What to work on: Print the data that follows without changing a single word.

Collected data
※

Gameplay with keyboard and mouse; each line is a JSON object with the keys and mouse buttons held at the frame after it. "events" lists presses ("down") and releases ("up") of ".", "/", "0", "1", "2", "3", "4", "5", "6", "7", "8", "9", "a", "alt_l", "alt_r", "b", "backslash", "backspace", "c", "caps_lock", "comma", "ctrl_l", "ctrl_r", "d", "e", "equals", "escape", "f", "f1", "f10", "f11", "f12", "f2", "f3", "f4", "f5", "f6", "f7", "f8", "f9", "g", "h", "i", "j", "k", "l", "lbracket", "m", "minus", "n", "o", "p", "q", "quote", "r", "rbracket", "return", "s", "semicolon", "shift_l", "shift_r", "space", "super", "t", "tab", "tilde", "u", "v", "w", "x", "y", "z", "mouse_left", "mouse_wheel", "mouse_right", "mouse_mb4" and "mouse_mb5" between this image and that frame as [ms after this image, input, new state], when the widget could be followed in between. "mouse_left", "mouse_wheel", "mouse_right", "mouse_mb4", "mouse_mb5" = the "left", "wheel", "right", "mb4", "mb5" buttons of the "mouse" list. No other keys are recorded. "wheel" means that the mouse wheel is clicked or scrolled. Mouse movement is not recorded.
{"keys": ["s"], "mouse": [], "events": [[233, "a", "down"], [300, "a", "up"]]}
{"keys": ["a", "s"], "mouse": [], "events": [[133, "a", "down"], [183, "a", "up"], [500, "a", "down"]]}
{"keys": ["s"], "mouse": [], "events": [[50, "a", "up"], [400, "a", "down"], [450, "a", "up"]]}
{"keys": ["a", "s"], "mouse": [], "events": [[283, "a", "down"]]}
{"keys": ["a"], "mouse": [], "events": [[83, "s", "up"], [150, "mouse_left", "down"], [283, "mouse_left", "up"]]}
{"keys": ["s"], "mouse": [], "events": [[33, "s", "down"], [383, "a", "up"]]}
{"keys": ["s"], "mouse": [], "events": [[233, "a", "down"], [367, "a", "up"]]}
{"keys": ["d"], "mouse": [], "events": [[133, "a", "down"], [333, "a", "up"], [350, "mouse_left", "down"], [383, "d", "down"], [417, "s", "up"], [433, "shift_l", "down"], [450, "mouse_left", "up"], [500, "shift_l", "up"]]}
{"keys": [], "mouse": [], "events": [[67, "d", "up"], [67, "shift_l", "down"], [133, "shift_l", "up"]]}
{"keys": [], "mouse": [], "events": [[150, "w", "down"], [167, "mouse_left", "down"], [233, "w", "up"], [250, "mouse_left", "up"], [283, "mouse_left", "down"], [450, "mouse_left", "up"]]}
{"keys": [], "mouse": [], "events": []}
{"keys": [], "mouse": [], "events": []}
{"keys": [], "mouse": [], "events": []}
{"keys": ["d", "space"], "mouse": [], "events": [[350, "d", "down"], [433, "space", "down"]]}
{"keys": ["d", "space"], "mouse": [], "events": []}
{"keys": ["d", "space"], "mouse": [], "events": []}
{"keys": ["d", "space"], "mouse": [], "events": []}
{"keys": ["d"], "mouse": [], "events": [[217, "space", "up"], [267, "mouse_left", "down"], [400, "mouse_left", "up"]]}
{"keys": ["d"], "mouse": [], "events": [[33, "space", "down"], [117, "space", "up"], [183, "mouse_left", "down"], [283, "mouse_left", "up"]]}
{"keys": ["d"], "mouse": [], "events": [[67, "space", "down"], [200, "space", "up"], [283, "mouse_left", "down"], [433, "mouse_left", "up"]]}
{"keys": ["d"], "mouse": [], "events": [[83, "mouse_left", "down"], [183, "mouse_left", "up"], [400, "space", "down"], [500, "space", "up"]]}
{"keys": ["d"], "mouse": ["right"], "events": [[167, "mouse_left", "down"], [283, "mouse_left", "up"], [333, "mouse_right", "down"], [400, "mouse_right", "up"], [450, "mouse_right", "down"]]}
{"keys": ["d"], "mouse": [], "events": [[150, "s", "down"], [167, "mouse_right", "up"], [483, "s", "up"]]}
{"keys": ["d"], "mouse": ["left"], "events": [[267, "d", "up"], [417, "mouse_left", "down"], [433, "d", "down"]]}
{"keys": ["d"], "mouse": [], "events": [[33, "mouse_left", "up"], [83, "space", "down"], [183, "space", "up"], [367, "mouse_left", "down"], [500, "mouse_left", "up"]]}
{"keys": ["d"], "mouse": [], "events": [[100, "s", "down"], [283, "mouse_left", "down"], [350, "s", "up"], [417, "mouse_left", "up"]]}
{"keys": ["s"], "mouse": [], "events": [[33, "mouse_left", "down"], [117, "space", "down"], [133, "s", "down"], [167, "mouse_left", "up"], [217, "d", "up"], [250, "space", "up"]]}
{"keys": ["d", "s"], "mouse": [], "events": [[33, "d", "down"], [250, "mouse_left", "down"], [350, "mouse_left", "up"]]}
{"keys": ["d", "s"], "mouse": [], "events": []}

※

Result for this exercise:
Gameplay with keyboard and mouse; each line is a JSON object with the keys and mouse buttons held at the frame after it. "events" lists presses ("down") and releases ("up") of ".", "/", "0", "1", "2", "3", "4", "5", "6", "7", "8", "9", "a", "alt_l", "alt_r", "b", "backslash", "backspace", "c", "caps_lock", "comma", "ctrl_l", "ctrl_r", "d", "e", "equals", "escape", "f", "f1", "f10", "f11", "f12", "f2", "f3", "f4", "f5", "f6", "f7", "f8", "f9", "g", "h", "i", "j", "k", "l", "lbracket", "m", "minus", "n", "o", "p", "q", "quote", "r", "rbracket", "return", "s", "semicolon", "shift_l", "shift_r", "space", "super", "t", "tab", "tilde", "u", "v", "w", "x", "y", "z", "mouse_left", "mouse_wheel", "mouse_right", "mouse_mb4" and "mouse_mb5" between this image and that frame as [ms after this image, input, new state], when the widget could be followed in between. "mouse_left", "mouse_wheel", "mouse_right", "mouse_mb4", "mouse_mb5" = the "left", "wheel", "right", "mb4", "mb5" buttons of the "mouse" list. No other keys are recorded. "wheel" means that the mouse wheel is clicked or scrolled. Mouse movement is not recorded.
{"keys": ["s"], "mouse": [], "events": [[233, "a", "down"], [300, "a", "up"]]}
{"keys": ["a", "s"], "mouse": [], "events": [[133, "a", "down"], [183, "a", "up"], [500, "a", "down"]]}
{"keys": ["s"], "mouse": [], "events": [[50, "a", "up"], [400, "a", "down"], [450, "a", "up"]]}
{"keys": ["a", "s"], "mouse": [], "events": [[283, "a", "down"]]}
{"keys": ["a"], "mouse": [], "events": [[83, "s", "up"], [150, "mouse_left", "down"], [283, "mouse_left", "up"]]}
{"keys": ["s"], "mouse": [], "events": [[33, "s", "down"], [383, "a", "up"]]}
{"keys": ["s"], "mouse": [], "events": [[233, "a", "down"], [367, "a", "up"]]}
{"keys": ["d"], "mouse": [], "events": [[133, "a", "down"], [333, "a", "up"], [350, "mouse_left", "down"], [383, "d", "down"], [417, "s", "up"], [433, "shift_l", "down"], [450, "mouse_left", "up"], [500, "shift_l", "up"]]}
{"keys": [], "mouse": [], "events": [[67, "d", "up"], [67, "shift_l", "down"], [133, "shift_l", "up"]]}
{"keys": [], "mouse": [], "events": [[150, "w", "down"], [167, "mouse_left", "down"], [233, "w", "up"], [250, "mouse_left", "up"], [283, "mouse_left", "down"], [450, "mouse_left", "up"]]}
{"keys": [], "mouse": [], "events": []}
{"keys": [], "mouse": [], "events": []}
{"keys": [], "mouse": [], "events": []}
{"keys": ["d", "space"], "mouse": [], "events": [[350, "d", "down"], [433, "space", "down"]]}
{"keys": ["d", "space"], "mouse": [], "events": []}
{"keys": ["d", "space"], "mouse": [], "events": []}
{"keys": ["d", "space"], "mouse": [], "events": []}
{"keys": ["d"], "mouse": [], "events": [[217, "space", "up"], [267, "mouse_left", "down"], [400, "mouse_left", "up"]]}
{"keys": ["d"], "mouse": [], "events": [[33, "space", "down"], [117, "space", "up"], [183, "mouse_left", "down"], [283, "mouse_left", "up"]]}
{"keys": ["d"], "mouse": [], "events": [[67, "space", "down"], [200, "space", "up"], [283, "mouse_left", "down"], [433, "mouse_left", "up"]]}
{"keys": ["d"], "mouse": [], "events": [[83, "mouse_left", "down"], [183, "mouse_left", "up"], [400, "space", "down"], [500, "space", "up"]]}
{"keys": ["d"], "mouse": ["right"], "events": [[167, "mouse_left", "down"], [283, "mouse_left", "up"], [333, "mouse_right", "down"], [400, "mouse_right", "up"], [450, "mouse_right", "down"]]}
{"keys": ["d"], "mouse": [], "events": [[150, "s", "down"], [167, "mouse_right", "up"], [483, "s", "up"]]}
{"keys": ["d"], "mouse": ["left"], "events": [[267, "d", "up"], [417, "mouse_left", "down"], [433, "d", "down"]]}
{"keys": ["d"], "mouse": [], "events": [[33, "mouse_left", "up"], [83, "space", "down"], [183, "space", "up"], [367, "mouse_left", "down"], [500, "mouse_left", "up"]]}
{"keys": ["d"], "mouse": [], "events": [[100, "s", "down"], [283, "mouse_left", "down"], [350, "s", "up"], [417, "mouse_left", "up"]]}
{"keys": ["s"], "mouse": [], "events": [[33, "mouse_left", "down"], [117, "space", "down"], [133, "s", "down"], [167, "mouse_left", "up"], [217, "d", "up"], [250, "space", "up"]]}
{"keys": ["d", "s"], "mouse": [], "events": [[33, "d", "down"], [250, "mouse_left", "down"], [350, "mouse_left", "up"]]}
{"keys": ["d", "s"], "mouse": [], "events": []}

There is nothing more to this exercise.